- Interactive map of Diadkovychi rural hromada
- Country: Ukraine
- Oblast (province): Rivne Oblast
- Raion (district): Rivne Raion
- Established: 2018
- Administrative center: Diadkovychi

Area
- • Total: 156.98 km^{2} (60.61 sq mi)

Population
- • Total: 5,370
- • Density: 34.2/km^{2} (88.6/sq mi)

= Diadkovychi rural hromada =

Municipality in Rivne Oblast, Ukraine

Diadkovychi rural hromada is one of the hromadas of Rivne Raion in Rivne Oblast of Ukraine. Its administrative centre is the village of Diadkovychi. The Dyadkovytsia territorial hromada is located west of Rivne. The larger area of the hromada is located in the Volhynian Upland, in the Pripyat River basin. Community population: 5712 (as of 01.01.2023).

==Composition==
The community was established on December 23, 2018 by merging the Dyadkovytska, Verkhivska and Maloshpakivska rural districts. The hromada consists of 17 villages:
- Diadkovychi (administrative centre)
- Dvorovychi
- Humennyky
- Ivanychi
- Kryvychi
- Makoterty
- Malyi Shpakiv
- Mylostiv
- Peredily
- Peresopnytsia
- Pidhirtsi
- Ploska
- Shostakiv
- Velykyi Shpakiv
- Verkhivsk
- Yasynynychi
- Zaritsk

== Geography ==
The area of the Diadkovychi rural hromada is 157.1 km^{2}. Community population: 5712 (as of 01.01.2023). The Dyadkovytsia territorial hromada is located west of Rivne and borders the Rivne urban hromada.

The relief of the hromada is flat, partly lowland, covered with pine and oak forests. Diadkovychi rural hromada has reserves of peat, clay.

The larger area of the hromada is located in the Volhynian Upland. The Dyadkovytskyi rural hromada is located in the Pripyat River basin, with tributaries of the Horyn River flowing through the district.

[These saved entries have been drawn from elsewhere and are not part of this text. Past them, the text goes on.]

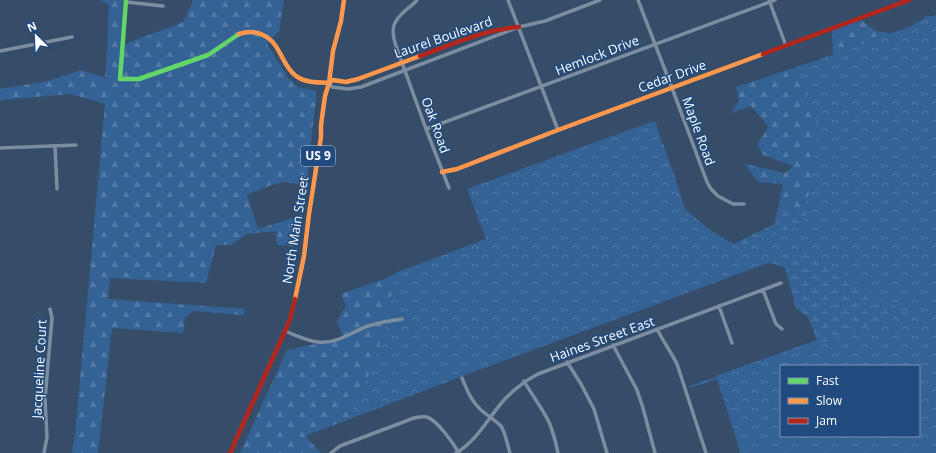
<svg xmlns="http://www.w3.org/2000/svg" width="936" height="453" font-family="'Open Sans',sans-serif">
<defs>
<pattern id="forest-firs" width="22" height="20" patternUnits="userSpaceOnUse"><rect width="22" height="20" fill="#346295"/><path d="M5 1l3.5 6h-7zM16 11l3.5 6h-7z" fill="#527aa5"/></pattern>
<pattern id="wetland-marsh" width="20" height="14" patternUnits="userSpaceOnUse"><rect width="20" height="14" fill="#346295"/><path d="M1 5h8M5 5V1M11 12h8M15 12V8" fill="none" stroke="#527aa5"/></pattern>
<pattern id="park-crowns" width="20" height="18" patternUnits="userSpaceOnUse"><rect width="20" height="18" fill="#346295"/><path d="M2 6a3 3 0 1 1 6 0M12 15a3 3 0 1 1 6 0" fill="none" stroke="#527aa5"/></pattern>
</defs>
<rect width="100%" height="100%" fill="#364d69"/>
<path fill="url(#forest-firs)" d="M100,0H123L120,46L183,22L192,3V0H284L279,31L267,44L288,78L298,87L316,91V101L312,132L307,185L284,182L269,186L247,195L258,229L302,215L298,246L277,245L276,231L247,234L231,245H216L206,283L110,278L108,299L245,309L244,315L193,311L185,317L183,333L112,328L98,453H72L75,435L105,104L71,94L0,100V89L48,81L81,70L105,78L107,50L109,5Z
M924,16H936L845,188L776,217L783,184L758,182L745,164L785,173L793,166L763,155L757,144L769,127L751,106L732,113L739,100L736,87L833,55L832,31L862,20L875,31L908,36L927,28Z
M655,121L676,180L685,209L684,212L497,363L305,436L321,453H240L287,350L343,338L337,321L346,306L341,294L395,275L489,239L562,156Z"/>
<path fill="url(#wetland-marsh)" d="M845,188L936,322L781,366V436L809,453H740L718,375L817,340L808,317L796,308L785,268L768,262L704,270L684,212L685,209L729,246L775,224L776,217Z"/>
<path fill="url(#park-crowns)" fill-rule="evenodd" d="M936,15V453H741L717,379L690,388L689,386L908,314L803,250L349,418C358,398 368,377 376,356C386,329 391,301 395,273L486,239L467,189L651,122L684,214L740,248L804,224L818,130L796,68L914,25V23ZM781,366H919V436H781Z"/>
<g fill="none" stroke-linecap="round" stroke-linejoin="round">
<path stroke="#7c8da0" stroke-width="3.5" d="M417,0C414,4 411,6 407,9C393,21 390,28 396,46L426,129L449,188
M508,0L558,130
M638,0L672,88L707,182L711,189L718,196L733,204H744
M769,0L786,46
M126,2L163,6
M0,51L72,37
M329,83L332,87L348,89L361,87L519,27L545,21L600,0
M426,129L775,0
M55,146L57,189
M0,148L76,145
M763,290L776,324L782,329
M719,306L732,343
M657,329C663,341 671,352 677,364L706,453
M285,331C295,335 307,341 318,342C338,344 351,332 368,326C379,322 391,321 402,319
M613,345L637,390L643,408L655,453
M567,362L581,384L594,409L607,453
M462,378C467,390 471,401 481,410C488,416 495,420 501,426C506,434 507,444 510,453
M524,381C532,395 542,408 549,422C553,432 556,443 558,453
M44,453L47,437L45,399L52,318L50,309
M331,453L340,446L348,443L414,418C418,417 422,416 427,417C438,421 453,443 459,453
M456,453C477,441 488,418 504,400C514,389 525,381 538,374L781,283"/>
<path stroke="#63d668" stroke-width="4.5" d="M126,0L120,79H139L208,55L239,34"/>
<path stroke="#ff974d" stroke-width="4.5" d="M239,34C248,31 255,31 263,35C281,43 281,65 296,76C305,83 318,82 329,83L333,80L346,82L358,79L420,56
M442,172L457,169L558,130L763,54
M295,299L304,256L309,214L321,137V125L325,96L329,83L333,51L341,21L344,0"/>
<path stroke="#b3261e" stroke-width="4.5" d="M763,54L909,0
M420,56C453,44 484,30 519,27
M230,453L285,331L290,319L295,299"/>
</g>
<g text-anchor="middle" stroke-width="3" stroke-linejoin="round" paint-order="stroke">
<rect fill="#214b7e" stroke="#bcc9d8" stroke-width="1" x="301" y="146" width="34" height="20" rx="3"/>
<g font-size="12" font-weight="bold" fill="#fff">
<text x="318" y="160">US 9</text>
</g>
<g font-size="13" fill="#fff" stroke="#214b7e">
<text transform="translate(443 37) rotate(-19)" y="5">Laurel Boulevard</text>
<text transform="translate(597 55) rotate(-21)" y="5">Hemlock Drive</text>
<text transform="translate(672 76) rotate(-20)" y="5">Cedar Drive</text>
<text transform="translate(436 125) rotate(70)" y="5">Oak Road</text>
<text transform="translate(699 131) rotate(70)" y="5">Maple Road</text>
<text transform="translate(295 230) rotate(-81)" y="5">North Main Street</text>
<text transform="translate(602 339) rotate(-20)" y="5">Haines Street East</text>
<text transform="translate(39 369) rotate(-87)" y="5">Jacqueline Court</text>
</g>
</g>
<rect x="780" y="365" width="140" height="72" fill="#214b7e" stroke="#7a93b2"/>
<rect x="788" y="378" width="20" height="6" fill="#63d668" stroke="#7a93b2"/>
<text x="816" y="385" font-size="12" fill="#ffffff">Fast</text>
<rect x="788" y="398" width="20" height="6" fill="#ff974d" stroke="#7a93b2"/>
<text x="816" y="405" font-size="12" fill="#ffffff">Slow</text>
<rect x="788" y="418" width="20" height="6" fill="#b3261e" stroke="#7a93b2"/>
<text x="816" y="425" font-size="12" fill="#ffffff">Jam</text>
<g transform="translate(36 36) rotate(336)" stroke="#214b7e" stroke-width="3" paint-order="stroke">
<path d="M0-3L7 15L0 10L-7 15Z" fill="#ffffff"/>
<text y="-6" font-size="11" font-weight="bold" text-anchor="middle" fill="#ffffff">N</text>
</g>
</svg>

The climate of the region is moderately continental: winter is mild (in January -4.4 °, -5.1 °), with unstable frosts; summer is warm (in July +18.8 °), not hot. Most often, comfortable weather is observed in the summer months. The formation of stable snow cover is noted in the second decade of December. Rainfall 550 mm per year.

The territory of the Dyadkovytsia Village Council is dominated by gray podzolized soils and chernozem.

A highway runs through the settlements of the hromada, connecting the city of Rivne with the village of Mlyniv. In the immediate vicinity there is a national highway H-22 and an international highway M-06. At a distance of 15 km from the administrative center of the hromada there is an international airport in Rivne.

The agriculture of the Diadkovychi rural hromada specializes in growing grain crops, legumes, and oilseeds.